Ficção ou realidade? Para Marisa Matias era Mayan quem estava a criar a história de ficção paralela. “História alternativa é esquecer que meio milhão de portugueses tiveram de emigrar por causa de políticas liberais”, disse.

Mais Estado ou menos Estado, segurar a TAP ou deixar cair, segurar os bancos ou deixar cair. O debate foi por aí fora, em duas pistas próprias. Marisa dizia que a Iniciativa Liberal “gosta de falências e não se importa que milhares de pessoas vão para o desemprego”, e Mayan dizia que decretar um processo de insolvência não significa “despedir toda a gente, queimar aviões e deitar tudo ao lixo”. Significa apenas reabilitar uma empresa, se a empresa for viável. Nem o argumento da “companhia de bandeira”, exportadora e estratégica, o convenceu, com Mayan Gonçalves a dizer que não há companhias de bandeira na Europa a não ser em Itália. “A Lufthansa não é uma companhia de bandeira, a British Airwais não é, a Ibéria não é”, disse.

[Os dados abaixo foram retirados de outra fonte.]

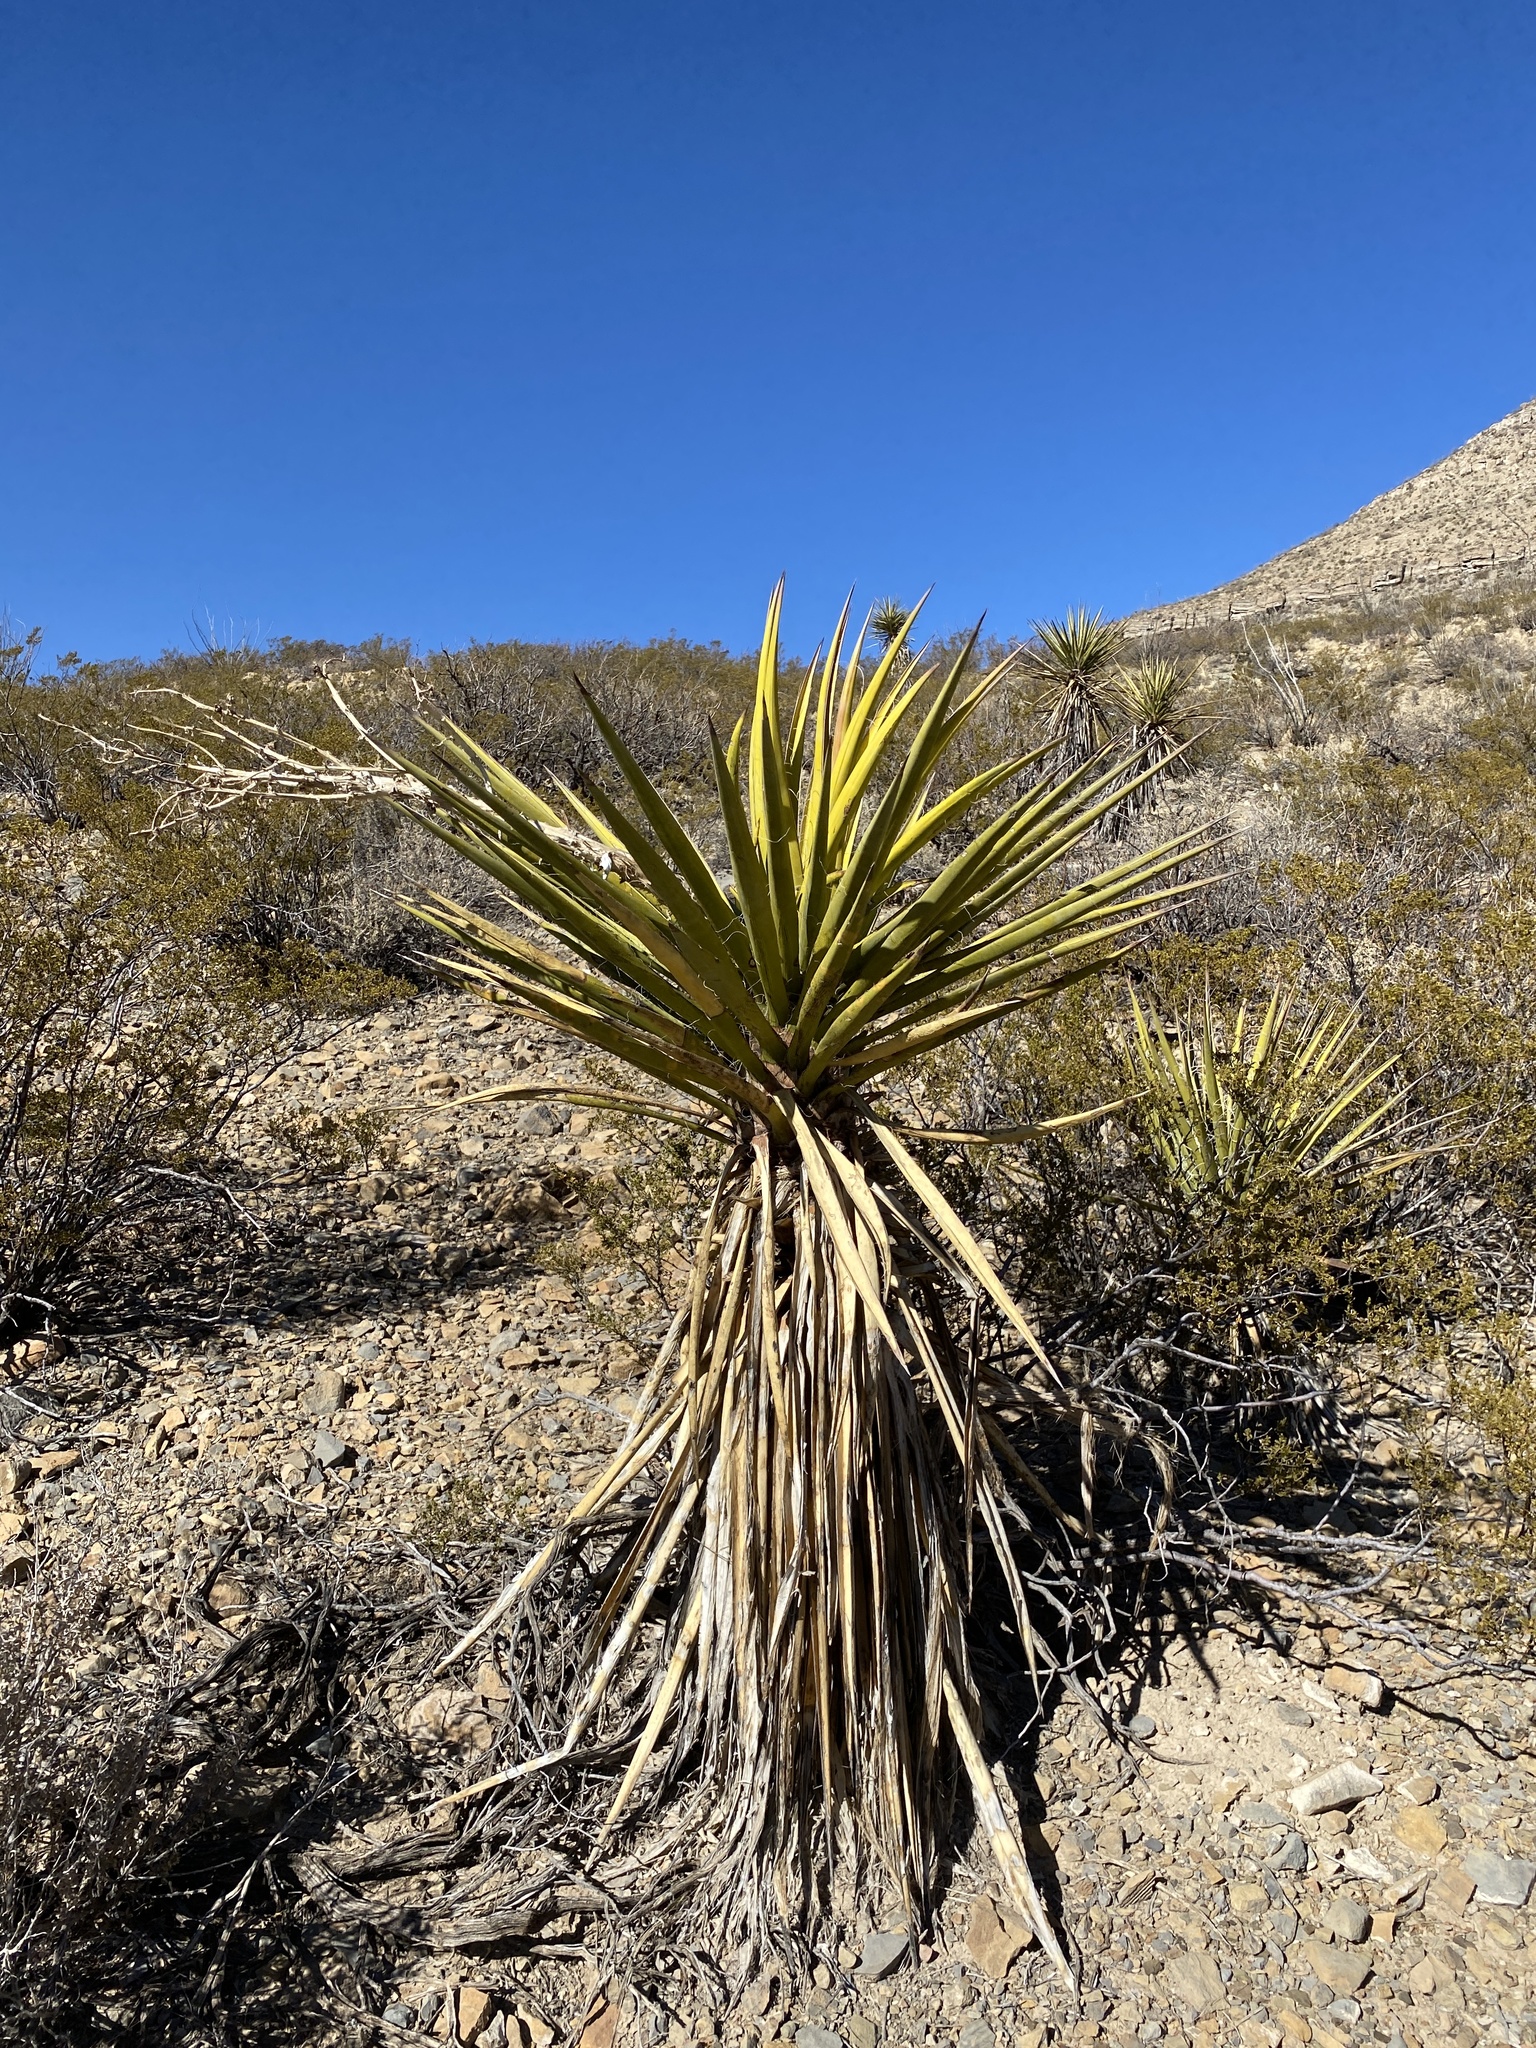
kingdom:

Só na banca os dois concordam que a solução não é enterrar 21 mil milhões de euros na banca, como o que tem sido feito desde 2008. Marisa Matias diz que o Novo Banco foi “convertido num poço sem fundo” e Mayan diz que o dinheiro que foi injetado no BES teria servido melhor se tivesse sido injetado “nas pequenas e médias empresas”. “Estamos num país em que não há too big to fail”, disse. Já quanto ao debate, era too different to fail.